Introducing: The OWA Agent Architecture
A scalable framework for reducing AI slop in practice and production
Introduction
Ask anyone using ChatGPT, Claude, or Gemini to build something non-trivial, and you’ll likely notice the same pattern: the first response sounds confident, the output looks plausible, and then the details fall apart. The instinct is to fix this through iterative prompting our prompt engineering. The user rewrites instructions until the model finally understands what they mean.
However, that approach treats the problem like a communication failure, and it’s actually a structural one. A single LLM call has no mechanism to question its own work, revisit assumptions, or iterate towards a better answer. It produces a draft and steadily moves on. Real knowledge work doesn’t happen this way — humans learn through iteration and friction, and the models we use should do the same.
To address the cognitive gap between what a user expects an AI to do and an LLM’s actual zero-shot capabilities, I constructed the OWA (Orchestrator, Worker, Antagonist) Agent Architecture. Today’s models have a staggering grasp of software engineering, audio and visual generation, and computer use, but human understanding is generally not held in zeroes and ones. We require systems that reflect the iterative nature of actual knowledge work.

- **Provided information**:

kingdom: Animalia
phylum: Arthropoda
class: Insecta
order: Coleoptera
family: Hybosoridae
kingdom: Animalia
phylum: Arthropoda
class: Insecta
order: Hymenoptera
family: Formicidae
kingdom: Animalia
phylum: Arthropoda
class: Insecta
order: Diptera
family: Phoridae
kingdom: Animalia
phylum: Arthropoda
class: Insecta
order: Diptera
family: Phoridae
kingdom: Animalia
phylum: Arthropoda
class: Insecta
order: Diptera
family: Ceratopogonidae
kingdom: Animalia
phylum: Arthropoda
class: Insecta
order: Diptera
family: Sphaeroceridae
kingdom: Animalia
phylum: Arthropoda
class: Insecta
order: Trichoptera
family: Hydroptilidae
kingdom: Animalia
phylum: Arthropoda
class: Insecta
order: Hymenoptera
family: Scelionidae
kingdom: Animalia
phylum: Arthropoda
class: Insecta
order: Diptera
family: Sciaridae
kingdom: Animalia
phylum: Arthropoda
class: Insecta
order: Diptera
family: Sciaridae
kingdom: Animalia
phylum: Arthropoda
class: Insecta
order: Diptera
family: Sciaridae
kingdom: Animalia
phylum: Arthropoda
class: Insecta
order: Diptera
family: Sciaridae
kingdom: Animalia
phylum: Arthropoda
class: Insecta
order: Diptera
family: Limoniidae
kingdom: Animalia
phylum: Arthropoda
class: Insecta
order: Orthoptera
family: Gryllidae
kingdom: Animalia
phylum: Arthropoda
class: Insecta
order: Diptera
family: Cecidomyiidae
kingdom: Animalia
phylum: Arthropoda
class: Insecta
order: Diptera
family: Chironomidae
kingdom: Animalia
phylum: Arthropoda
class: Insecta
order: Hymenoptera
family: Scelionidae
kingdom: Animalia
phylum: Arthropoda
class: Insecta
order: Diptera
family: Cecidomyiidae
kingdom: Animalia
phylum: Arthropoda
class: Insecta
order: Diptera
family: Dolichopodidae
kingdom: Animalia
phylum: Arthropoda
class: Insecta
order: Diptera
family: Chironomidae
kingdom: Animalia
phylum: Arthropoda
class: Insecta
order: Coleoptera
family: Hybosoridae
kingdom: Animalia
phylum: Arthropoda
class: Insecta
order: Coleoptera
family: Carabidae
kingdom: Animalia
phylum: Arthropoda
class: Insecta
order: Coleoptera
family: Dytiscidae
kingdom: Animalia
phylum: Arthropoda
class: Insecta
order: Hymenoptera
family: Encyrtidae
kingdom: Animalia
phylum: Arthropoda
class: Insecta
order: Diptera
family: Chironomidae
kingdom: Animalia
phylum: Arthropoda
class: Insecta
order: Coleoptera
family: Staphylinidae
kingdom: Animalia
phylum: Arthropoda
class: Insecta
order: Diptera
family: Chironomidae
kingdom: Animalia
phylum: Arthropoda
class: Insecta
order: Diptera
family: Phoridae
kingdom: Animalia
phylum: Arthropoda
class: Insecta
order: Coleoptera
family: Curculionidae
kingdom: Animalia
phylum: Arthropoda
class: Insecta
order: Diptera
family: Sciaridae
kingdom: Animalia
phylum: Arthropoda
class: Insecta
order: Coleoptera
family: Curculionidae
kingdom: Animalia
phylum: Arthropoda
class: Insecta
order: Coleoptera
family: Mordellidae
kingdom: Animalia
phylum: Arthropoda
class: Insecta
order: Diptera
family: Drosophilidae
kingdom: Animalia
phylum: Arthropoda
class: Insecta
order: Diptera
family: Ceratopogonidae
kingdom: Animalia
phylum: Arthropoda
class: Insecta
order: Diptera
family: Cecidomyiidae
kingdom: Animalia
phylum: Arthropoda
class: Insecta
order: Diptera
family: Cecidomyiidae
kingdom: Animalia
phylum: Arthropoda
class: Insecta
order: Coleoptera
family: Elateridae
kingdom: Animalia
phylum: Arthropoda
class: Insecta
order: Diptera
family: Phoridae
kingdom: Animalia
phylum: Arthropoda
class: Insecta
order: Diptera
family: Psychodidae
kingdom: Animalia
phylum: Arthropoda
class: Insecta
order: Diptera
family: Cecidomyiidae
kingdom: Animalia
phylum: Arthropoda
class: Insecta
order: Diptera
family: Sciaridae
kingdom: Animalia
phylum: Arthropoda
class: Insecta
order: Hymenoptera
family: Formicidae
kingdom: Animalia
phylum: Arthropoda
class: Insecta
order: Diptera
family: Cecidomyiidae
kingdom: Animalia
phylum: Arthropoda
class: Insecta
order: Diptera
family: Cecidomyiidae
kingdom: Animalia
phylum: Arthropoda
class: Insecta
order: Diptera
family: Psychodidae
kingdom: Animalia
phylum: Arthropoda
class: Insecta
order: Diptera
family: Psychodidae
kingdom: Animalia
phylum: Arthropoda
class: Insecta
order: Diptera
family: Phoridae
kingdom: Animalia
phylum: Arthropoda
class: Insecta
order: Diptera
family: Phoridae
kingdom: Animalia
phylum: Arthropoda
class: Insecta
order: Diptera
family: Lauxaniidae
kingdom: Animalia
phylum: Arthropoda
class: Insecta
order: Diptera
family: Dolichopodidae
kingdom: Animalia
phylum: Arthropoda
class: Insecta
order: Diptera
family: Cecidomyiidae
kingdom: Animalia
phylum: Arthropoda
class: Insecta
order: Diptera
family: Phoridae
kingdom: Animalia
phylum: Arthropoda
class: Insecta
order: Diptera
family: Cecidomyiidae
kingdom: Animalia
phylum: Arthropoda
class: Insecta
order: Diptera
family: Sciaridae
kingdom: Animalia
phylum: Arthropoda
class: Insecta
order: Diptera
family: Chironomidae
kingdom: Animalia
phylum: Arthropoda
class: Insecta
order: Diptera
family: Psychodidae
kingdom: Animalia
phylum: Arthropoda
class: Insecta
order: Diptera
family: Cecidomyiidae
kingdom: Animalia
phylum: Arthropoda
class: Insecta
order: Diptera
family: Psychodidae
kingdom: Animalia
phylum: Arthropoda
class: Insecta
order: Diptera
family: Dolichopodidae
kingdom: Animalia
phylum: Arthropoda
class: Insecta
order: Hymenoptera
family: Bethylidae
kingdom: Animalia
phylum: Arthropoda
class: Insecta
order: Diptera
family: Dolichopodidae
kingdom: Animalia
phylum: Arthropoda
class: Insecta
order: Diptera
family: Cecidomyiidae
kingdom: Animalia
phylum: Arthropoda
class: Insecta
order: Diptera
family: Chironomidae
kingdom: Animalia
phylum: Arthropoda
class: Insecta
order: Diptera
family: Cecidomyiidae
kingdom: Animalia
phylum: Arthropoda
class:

- **Task 1**:
Answer these questions about the OWA article:
(a) What do the letters OWA stand for?
(b) Which three AI tools does the opening paragraph name?
(c) How does the article say humans learn?
- **Task 2**: Copy the OWA article word for word, from "However, that approach" to "actual knowledge work.".
- **Task 3**: Carry on the OWA article, picking up right after its last sentence.

- **Answer area 1**:
(a) Orchestrator, Worker, Antagonist.
(b) ChatGPT, Claude, and Gemini.
(c) Through iteration and friction.

- **Answer area 2**:
However, that approach treats the problem like a communication failure, and it’s actually a structural one. A single LLM call has no mechanism to question its own work, revisit assumptions, or iterate towards a better answer. It produces a draft and steadily moves on. Real knowledge work doesn’t happen this way — humans learn through iteration and friction, and the models we use should do the same.
To address the cognitive gap between what a user expects an AI to do and an LLM’s actual zero-shot capabilities, I constructed the OWA (Orchestrator, Worker, Antagonist) Agent Architecture. Today’s models have a staggering grasp of software engineering, audio and visual generation, and computer use, but human understanding is generally not held in zeroes and ones. We require systems that reflect the iterative nature of actual knowledge work.

- **Answer area 3**:
OWA embeds that iterative cycle directly into the system: agents that produce the work, challenge that work, and manage the work plan effectively and iteratively until quality gates are met. OWA is framed around the idea that a stronger process matters more than the individual prompt.
The Problem with Sycophancy
I have had my fill of “yes-man” interactions. Statements like “You’re absolutely right!” do more to irritate me than correct my confidence or understanding. This tendency runs deep in almost all commercially available and open-source models today.
This is a well-documented architectural flaw. Research from Anthropic (Sharma et al., 2023, Towards Understanding Sycophancy in Language Models) highlights that LLMs are statistically predisposed to agree with a user’s stated beliefs or prematurely validate user-provided code, even when that code is objectively incorrect. The models are optimized for helpfulness and harmlessness, which often degrades into blind agreement.
Knowledge work is not done in a silo. Research cannot be successfully completed in a world where we are absolutely right all of the time. Humans learn through iteration and friction, and the models we use must do the same.
The OWA Framework Defined
In practice, most human interaction with AI occurs through chatbots or dedicated agents handling tasks. In a traditional environment, the human acts as an orchestrator of sorts and tasks a worker with a job. This falls apart when context is misunderstood, prompts are too broad, or specific guardrails must be met. LLMs are good at reading the beginning and end of a book, but are decisively bad at picking up the messy middle in long-running tasks involving large amounts of context.
OWA introduces a multi-agent adversarial loop to manage this exact problem.